Jim looked and saw her, just as Mollen had said. She was with some major Jim did not know who was wearing the aiguillette, or dress shoulder cord looped through one epaulet, that marked him as an aide to some high-ranking officer; and the two of them were just sitting down at a table at the dance floor's edge, in plain view.

“She's got a working area of her own on Base here, with
La Chasse Gallerie
and a staff of her own,” said Mollen.

“Yes sir,” said Jim. They looked away from Mary and her companion and back across the table at each other.

“There's a lot of politics involved in it,” said Mollen. He drank from his glass. “Ever have much to do with politicians, Jim?”

“Happily, sir, they're above my range,” said Jim.

“Don't be so sure,” said Mollen. Below the still-dark hair on his round head, his bulldog face was somber. “Dealing with them's supposed to be above my range, too. But the fact is every one of us is affected by what they do to the Service, generally. In this case, the fact we've got Mary and her lab, as it's called, here on Base is all a matter of politics.”

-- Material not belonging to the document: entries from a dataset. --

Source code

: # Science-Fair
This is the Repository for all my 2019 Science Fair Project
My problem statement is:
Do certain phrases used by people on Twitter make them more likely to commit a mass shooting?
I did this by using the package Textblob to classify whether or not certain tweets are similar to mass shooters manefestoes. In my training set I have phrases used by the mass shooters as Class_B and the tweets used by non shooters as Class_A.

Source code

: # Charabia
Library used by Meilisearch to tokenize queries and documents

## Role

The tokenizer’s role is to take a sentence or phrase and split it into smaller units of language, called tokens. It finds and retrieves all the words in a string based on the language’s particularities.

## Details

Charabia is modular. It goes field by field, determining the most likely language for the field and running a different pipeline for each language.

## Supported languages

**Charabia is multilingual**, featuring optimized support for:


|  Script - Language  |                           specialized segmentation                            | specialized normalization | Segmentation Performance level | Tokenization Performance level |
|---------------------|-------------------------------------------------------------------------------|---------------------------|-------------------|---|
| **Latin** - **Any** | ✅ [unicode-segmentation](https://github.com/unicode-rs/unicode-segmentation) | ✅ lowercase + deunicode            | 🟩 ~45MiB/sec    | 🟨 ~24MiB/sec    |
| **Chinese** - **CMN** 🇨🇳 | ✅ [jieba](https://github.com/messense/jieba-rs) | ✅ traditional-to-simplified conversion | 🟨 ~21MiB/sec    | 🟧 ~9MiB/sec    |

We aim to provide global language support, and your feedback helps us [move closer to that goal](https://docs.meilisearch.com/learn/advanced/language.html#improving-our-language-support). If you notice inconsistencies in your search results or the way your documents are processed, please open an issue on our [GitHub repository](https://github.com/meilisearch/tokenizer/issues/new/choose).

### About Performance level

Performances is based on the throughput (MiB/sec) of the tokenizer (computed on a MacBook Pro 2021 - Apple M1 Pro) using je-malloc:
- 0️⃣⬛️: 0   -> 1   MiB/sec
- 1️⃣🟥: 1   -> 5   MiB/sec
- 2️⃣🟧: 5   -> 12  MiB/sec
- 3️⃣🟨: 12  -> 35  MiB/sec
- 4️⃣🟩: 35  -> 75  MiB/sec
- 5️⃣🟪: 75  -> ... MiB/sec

“Is that so, sir?” He had not known anything about Mary and a lab. He was being more polite than anything. It seemed to him the general was still just making conversation.

“Yes, that's so. And it's something that concerns you and me, particularly,” said Mollen. “They raised hell with me when they discovered I'd let you go off on leave. Luckily, they were ready to listen when I said that it might attract more attention to call you back, suddenly, than it would be to let you come back in your own time. I didn't think you'd stay much longer than you did, anyway, knowing you.”